Before opening her law firm, The Ghatt Law Group, which was the first communications firm owned by women and minorities, Jeneba regulated Comcast and Starpower as the Assistant General Counsel for the District of Columbia's Office of Cable Television and Telecommunications, and at one point was the only communications regulatory attorney in the entire city. She is founding member and policy chair for a new trade association, the National Association of Multicultural Digital Entrepreneurs and provides advice and counsel to new businesses in the tech industry, particularly small businesses owned by women and minorities.
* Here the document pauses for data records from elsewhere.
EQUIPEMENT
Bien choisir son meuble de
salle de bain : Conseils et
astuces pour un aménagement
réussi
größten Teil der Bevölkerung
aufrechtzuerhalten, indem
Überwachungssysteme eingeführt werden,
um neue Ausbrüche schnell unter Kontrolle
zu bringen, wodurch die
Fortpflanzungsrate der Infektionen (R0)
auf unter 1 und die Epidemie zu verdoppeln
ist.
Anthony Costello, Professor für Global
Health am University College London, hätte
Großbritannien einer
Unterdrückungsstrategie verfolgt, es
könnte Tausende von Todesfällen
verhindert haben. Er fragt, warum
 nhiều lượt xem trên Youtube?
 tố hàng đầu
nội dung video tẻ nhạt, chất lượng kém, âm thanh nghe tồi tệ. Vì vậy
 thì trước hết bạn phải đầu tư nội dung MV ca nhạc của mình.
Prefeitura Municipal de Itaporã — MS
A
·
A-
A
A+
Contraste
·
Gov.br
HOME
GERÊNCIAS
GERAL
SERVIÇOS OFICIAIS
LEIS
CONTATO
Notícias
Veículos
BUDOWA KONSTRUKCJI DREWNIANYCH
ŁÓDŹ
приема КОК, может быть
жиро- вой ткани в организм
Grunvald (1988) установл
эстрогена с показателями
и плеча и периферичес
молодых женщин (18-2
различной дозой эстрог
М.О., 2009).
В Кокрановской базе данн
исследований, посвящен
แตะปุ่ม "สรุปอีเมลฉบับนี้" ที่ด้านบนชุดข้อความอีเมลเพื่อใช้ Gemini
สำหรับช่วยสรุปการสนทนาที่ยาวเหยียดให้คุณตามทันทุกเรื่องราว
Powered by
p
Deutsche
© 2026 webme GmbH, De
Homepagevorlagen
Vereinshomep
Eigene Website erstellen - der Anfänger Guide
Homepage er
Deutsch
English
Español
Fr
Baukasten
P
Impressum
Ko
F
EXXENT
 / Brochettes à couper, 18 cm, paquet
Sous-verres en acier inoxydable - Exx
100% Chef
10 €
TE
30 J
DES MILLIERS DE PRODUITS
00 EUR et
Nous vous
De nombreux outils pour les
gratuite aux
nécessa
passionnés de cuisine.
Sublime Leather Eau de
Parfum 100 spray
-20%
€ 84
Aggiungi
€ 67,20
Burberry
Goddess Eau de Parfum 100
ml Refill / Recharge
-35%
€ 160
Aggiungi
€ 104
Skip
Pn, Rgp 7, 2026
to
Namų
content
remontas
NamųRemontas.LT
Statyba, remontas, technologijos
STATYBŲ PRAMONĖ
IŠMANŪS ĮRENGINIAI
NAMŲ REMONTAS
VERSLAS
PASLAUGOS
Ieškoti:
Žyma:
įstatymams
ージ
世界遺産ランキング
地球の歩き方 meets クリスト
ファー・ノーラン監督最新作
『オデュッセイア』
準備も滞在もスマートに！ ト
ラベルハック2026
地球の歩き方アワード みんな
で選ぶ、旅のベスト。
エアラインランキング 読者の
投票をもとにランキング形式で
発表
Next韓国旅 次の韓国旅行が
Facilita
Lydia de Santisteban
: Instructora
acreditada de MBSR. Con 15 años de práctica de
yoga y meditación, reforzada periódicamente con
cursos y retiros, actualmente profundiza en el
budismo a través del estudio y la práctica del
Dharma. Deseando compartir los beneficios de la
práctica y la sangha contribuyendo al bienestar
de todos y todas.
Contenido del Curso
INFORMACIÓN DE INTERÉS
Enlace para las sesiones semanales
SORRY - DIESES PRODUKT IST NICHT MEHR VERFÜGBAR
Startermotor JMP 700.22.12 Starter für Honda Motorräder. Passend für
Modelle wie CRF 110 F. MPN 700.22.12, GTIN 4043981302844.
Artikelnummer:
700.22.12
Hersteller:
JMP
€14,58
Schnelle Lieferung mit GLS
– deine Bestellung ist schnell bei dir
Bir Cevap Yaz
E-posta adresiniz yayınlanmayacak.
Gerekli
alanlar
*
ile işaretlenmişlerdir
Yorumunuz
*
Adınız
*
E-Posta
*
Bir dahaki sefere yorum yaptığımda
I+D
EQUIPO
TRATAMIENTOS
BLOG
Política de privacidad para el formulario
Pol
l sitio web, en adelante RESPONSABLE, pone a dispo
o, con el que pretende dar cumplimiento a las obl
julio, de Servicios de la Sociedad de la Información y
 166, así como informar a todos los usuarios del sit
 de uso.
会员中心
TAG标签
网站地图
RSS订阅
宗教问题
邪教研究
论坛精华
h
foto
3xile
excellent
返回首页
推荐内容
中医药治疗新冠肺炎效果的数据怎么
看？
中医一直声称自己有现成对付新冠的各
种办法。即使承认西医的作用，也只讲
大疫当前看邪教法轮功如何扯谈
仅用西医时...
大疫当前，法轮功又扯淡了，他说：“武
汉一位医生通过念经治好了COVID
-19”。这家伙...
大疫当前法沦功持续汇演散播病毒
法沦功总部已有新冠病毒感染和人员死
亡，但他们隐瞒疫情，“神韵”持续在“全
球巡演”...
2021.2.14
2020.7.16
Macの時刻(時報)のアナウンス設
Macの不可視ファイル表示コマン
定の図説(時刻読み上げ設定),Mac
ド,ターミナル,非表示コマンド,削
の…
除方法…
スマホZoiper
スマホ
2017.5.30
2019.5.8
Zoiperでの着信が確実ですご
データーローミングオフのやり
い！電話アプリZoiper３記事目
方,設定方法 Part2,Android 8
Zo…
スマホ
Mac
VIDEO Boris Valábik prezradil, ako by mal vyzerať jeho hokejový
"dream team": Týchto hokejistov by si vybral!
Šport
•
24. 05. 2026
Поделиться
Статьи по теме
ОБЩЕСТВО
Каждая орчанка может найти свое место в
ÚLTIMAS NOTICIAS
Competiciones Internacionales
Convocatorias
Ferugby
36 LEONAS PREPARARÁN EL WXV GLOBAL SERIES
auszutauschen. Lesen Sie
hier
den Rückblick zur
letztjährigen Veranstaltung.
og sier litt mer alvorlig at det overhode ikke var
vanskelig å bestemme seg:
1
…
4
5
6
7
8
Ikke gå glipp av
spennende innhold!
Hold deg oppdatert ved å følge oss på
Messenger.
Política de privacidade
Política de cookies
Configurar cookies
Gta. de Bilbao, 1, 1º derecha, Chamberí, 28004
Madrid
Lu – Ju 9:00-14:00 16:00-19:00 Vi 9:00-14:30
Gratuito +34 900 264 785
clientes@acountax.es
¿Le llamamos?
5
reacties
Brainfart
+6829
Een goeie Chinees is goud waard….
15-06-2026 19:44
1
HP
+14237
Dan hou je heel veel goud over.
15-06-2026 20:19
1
Born in Sierra Leone, West Africa, but raised in the United States by her Catholic mom and Muslim dad, she started her college career creating web content for one of the earliest websites in history while working part time for the University of Maryland's Office of Technology. Following her graduation from the Catholic University of America, Columbus School of Law, she founded and co-wrote one of the earliest blogs and since then has gone on to found and author six different widely read and influential blogs. She was one of only 22 writers and bloggers to attend the first White House summit for African American media.
 
She holds a Certificate in Communications Law Studies from Catholic; a Juris Doctor from there as well, and a Master of Law in advocacy degree from the Georgetown University Law Center where she first taught and lectured as a Staff Attorney and Graduate fellow at that law school's Institute for Public Representation. She later went on to teach Media Law at the University of Maryland at College Park and guest lecture at Yale Law School and Penn State University, College of Telecommunications. She is well skilled and versed with social media and manages several Twitter, Facebook, Linked In accounts and groups.
 
She sits on the board of several non profits and trade associations.